• [TASK DIRECTIONS]
What you return should be the exact lines from the one with "List each element's type, its" to the end of the records below, both included, and no pictures.

• [Page layout parsing data]
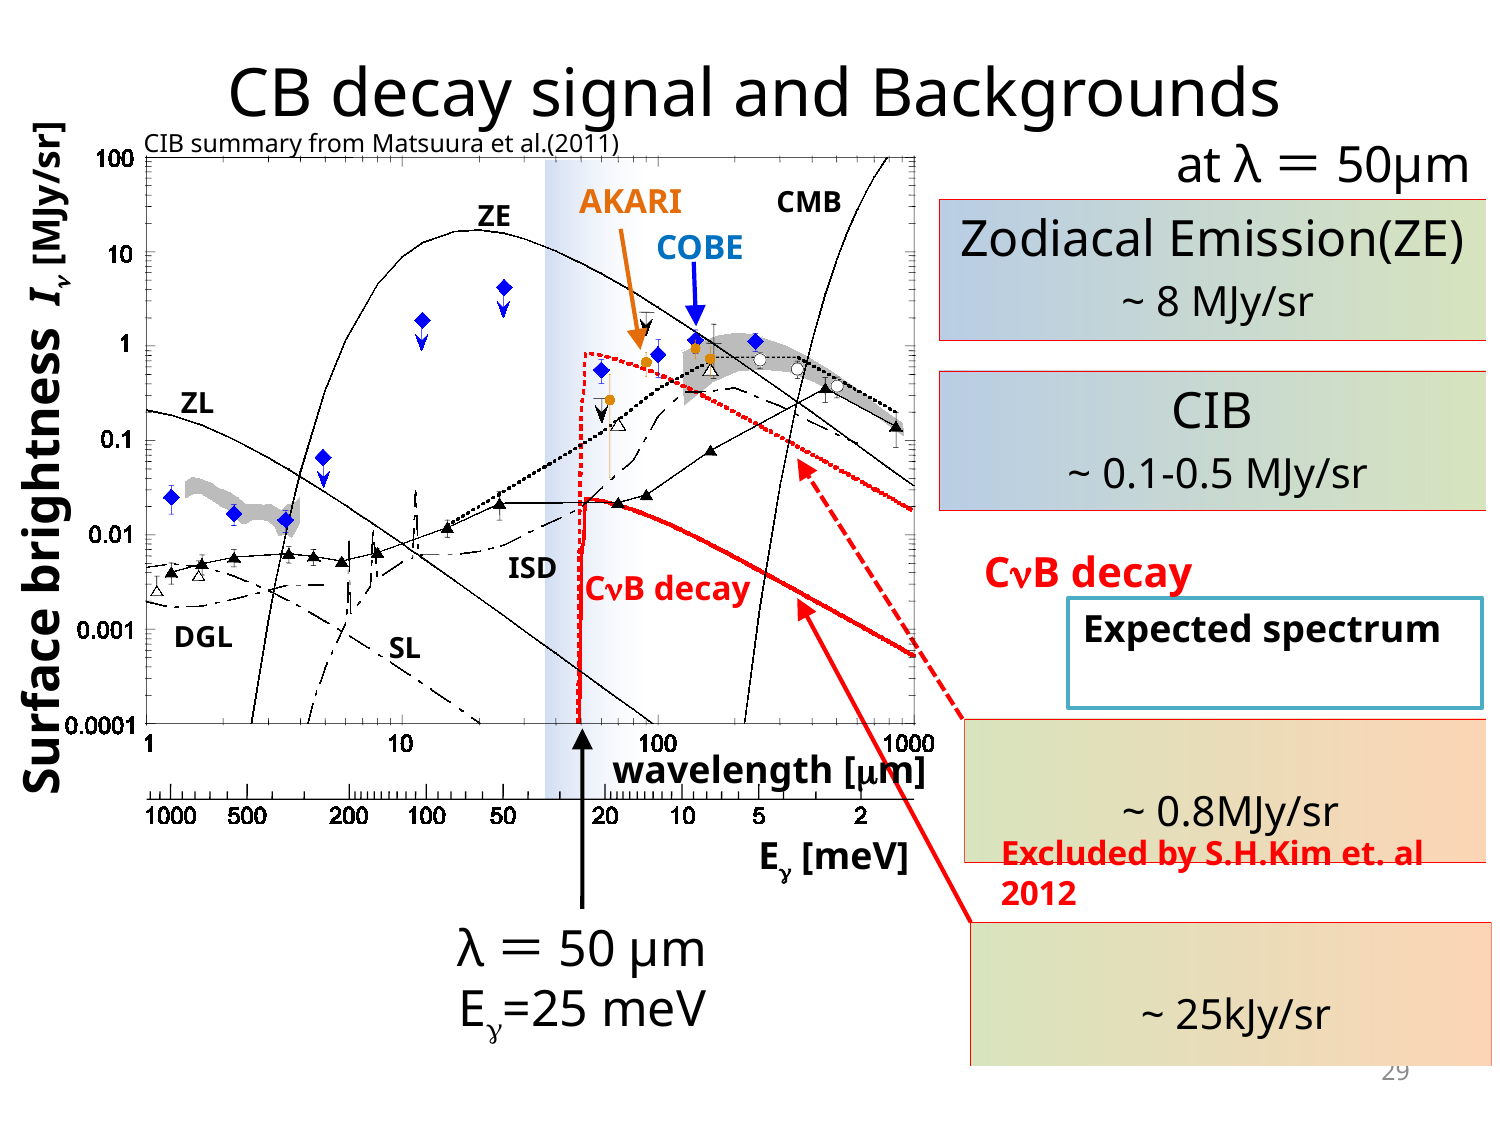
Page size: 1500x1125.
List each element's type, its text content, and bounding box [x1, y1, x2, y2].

text_box E [meV] [743, 832, 925, 891]
text_box at λ＝50μm [1161, 125, 1488, 201]
text_box Excluded by S.H.Kim et. al 2012 [986, 825, 1500, 920]
text_box Surface brightness I [MJy/sr] [2, 106, 83, 811]
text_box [65, 149, 935, 825]
text_box λ＝50 μm E=25 meV [419, 908, 746, 1052]
text_box CIB summary from Matsuura et al.(2011) [128, 120, 635, 147]
slide_number 29 [1074, 1066, 1425, 1103]
text_box CB decay [969, 538, 1208, 604]
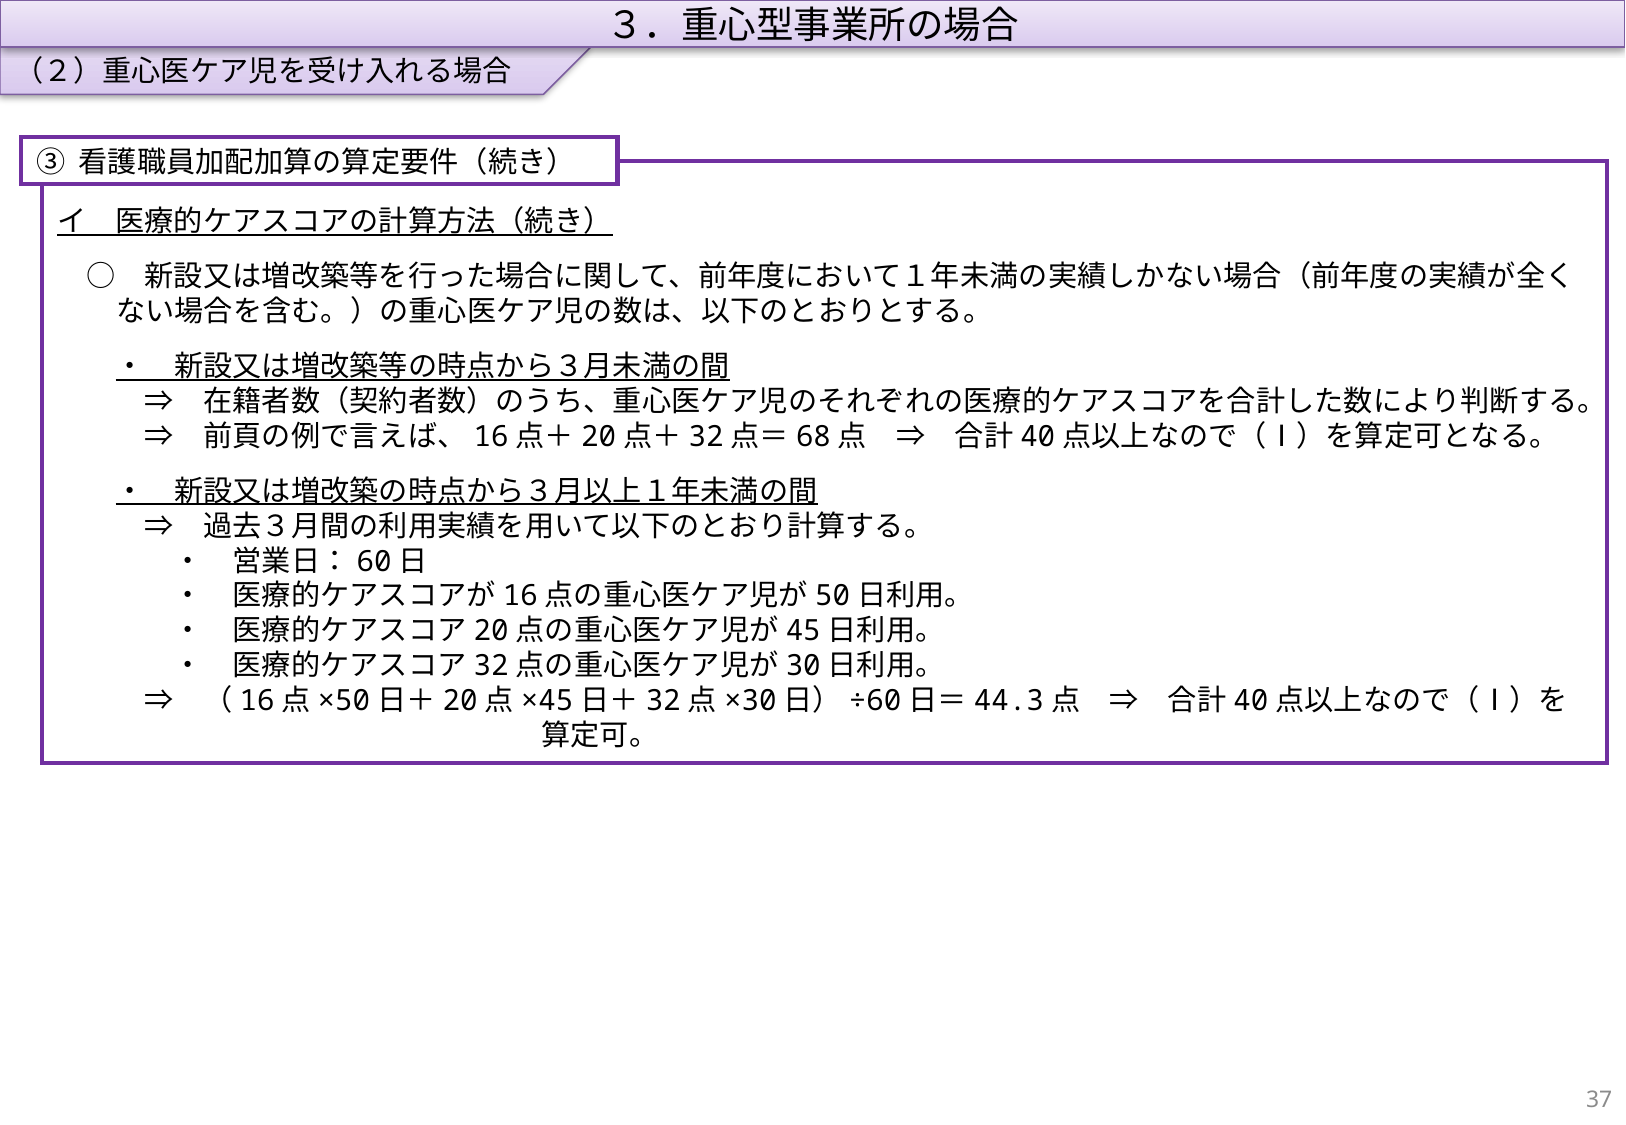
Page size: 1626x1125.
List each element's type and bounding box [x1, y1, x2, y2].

slide_number [1248, 1070, 1625, 1125]
text_box [0, 0, 1625, 96]
text_box [21, 137, 1608, 764]
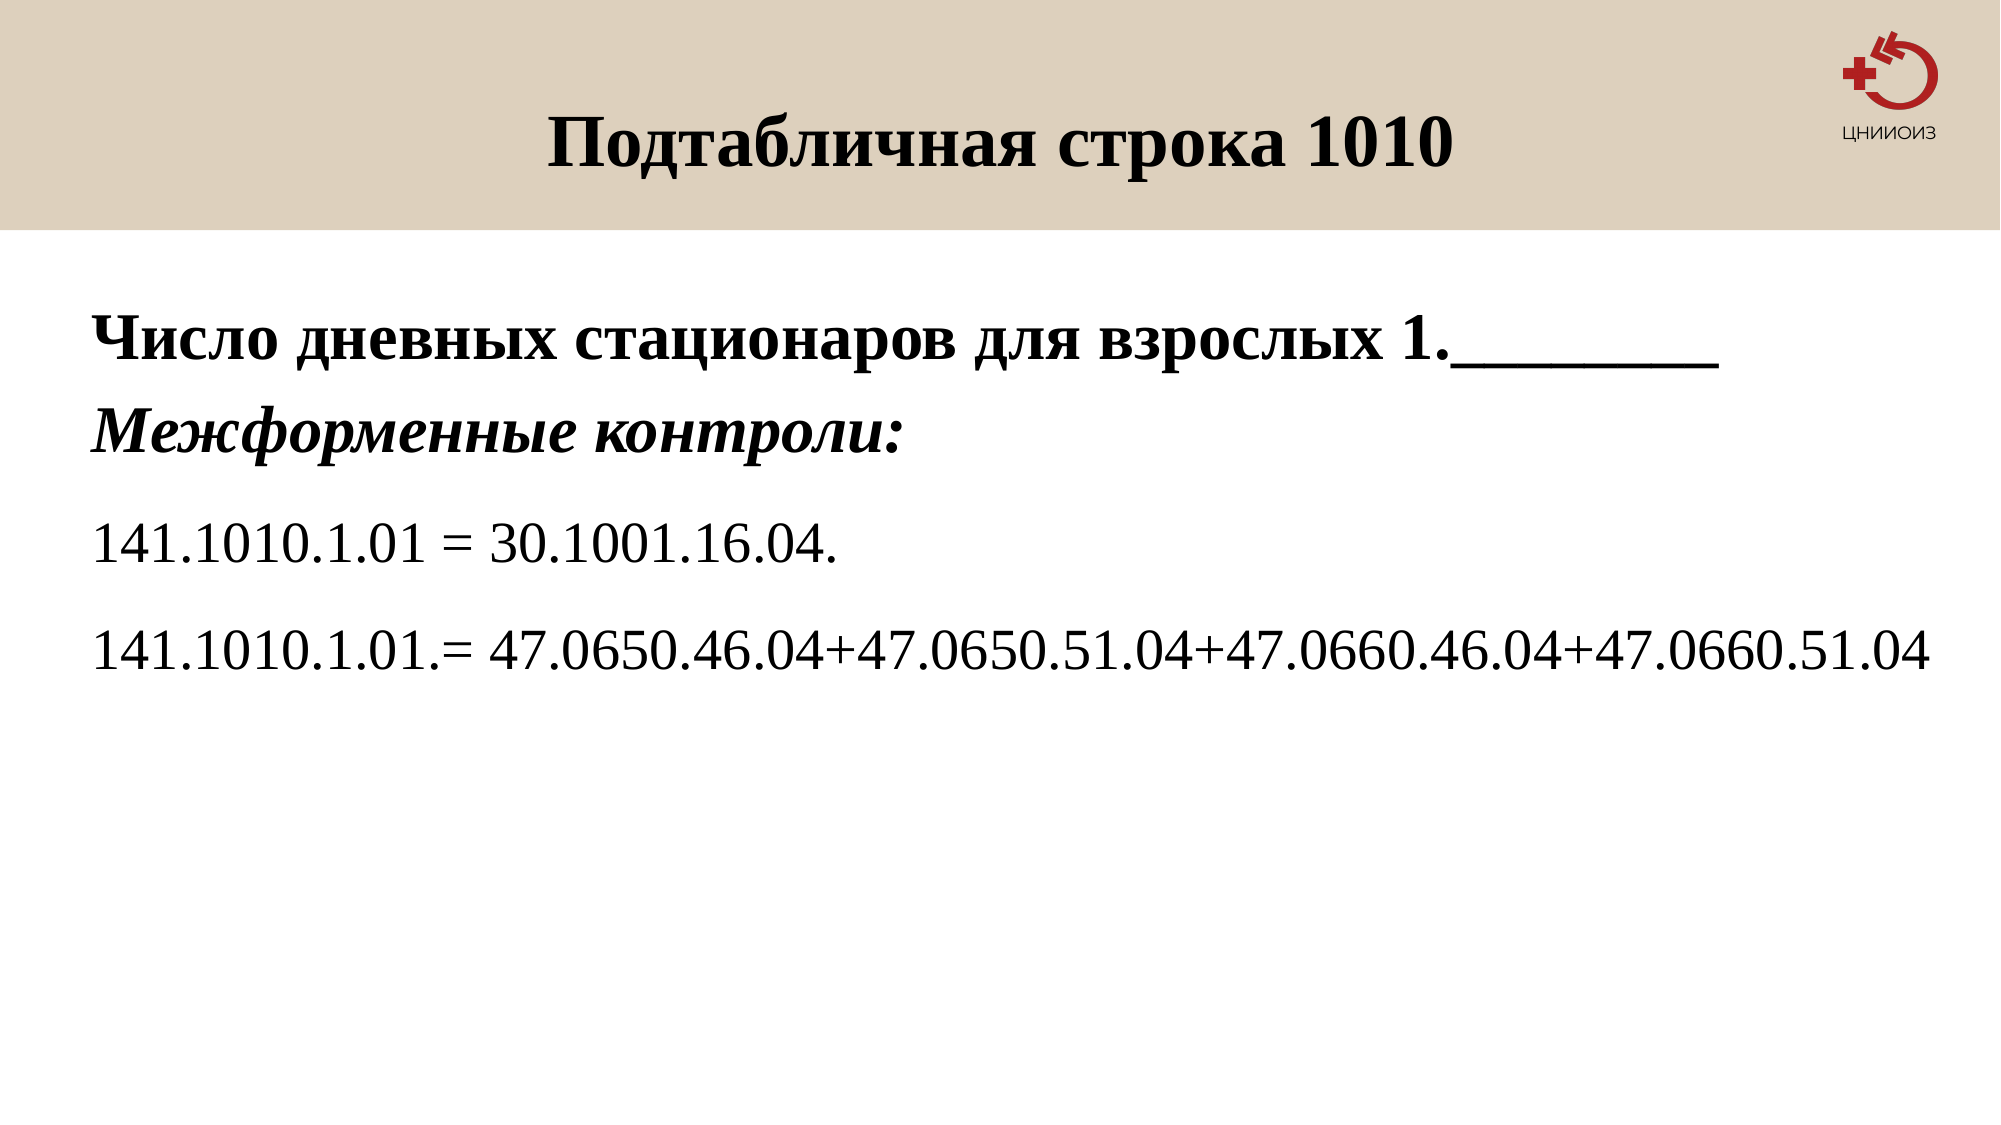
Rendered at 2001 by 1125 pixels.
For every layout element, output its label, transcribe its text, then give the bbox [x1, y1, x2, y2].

picture [1843, 31, 1938, 142]
text_box Подтабличная строка 1010 [326, 42, 1677, 231]
text_box [0, 0, 2000, 231]
text_box Число дневных стационаров для взрослых 1.________ Межформенные контроли: 141.1010.1.01 = 30.1001.16.04. 141.1010.1.01.= 47.0650.46.04+47.0650.51.04+47.0660.46.04+47.0660.51.04 [76, 285, 1953, 1083]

• [OUTPUT]
List each element's type, its text content, and bounding box [x1, y1, x2, y2].

text_box E [meV] [743, 832, 925, 891]
text_box at λ＝50μm [1161, 125, 1488, 201]
text_box Excluded by S.H.Kim et. al 2012 [986, 825, 1500, 920]
text_box Surface brightness I [MJy/sr] [2, 106, 83, 811]
text_box [65, 149, 935, 825]
text_box λ＝50 μm E=25 meV [419, 908, 746, 1052]
text_box CIB summary from Matsuura et al.(2011) [128, 120, 635, 147]
slide_number 29 [1074, 1066, 1425, 1103]
text_box CB decay [969, 538, 1208, 604]
Page size: 1626x1125.
List each element's type and bounding box [x1, y1, x2, y2].

slide_number [1248, 1070, 1625, 1125]
text_box [0, 0, 1625, 96]
text_box [21, 137, 1608, 764]
Rendered at 2001 by 1125 pixels.
For every layout element, output its label, transcribe its text, then give the bbox [x1, y1, x2, y2].

picture [1843, 31, 1938, 142]
text_box Подтабличная строка 1010 [326, 42, 1677, 231]
text_box [0, 0, 2000, 231]
text_box Число дневных стационаров для взрослых 1.________ Межформенные контроли: 141.1010.1.01 = 30.1001.16.04. 141.1010.1.01.= 47.0650.46.04+47.0650.51.04+47.0660.46.04+47.0660.51.04 [76, 285, 1953, 1083]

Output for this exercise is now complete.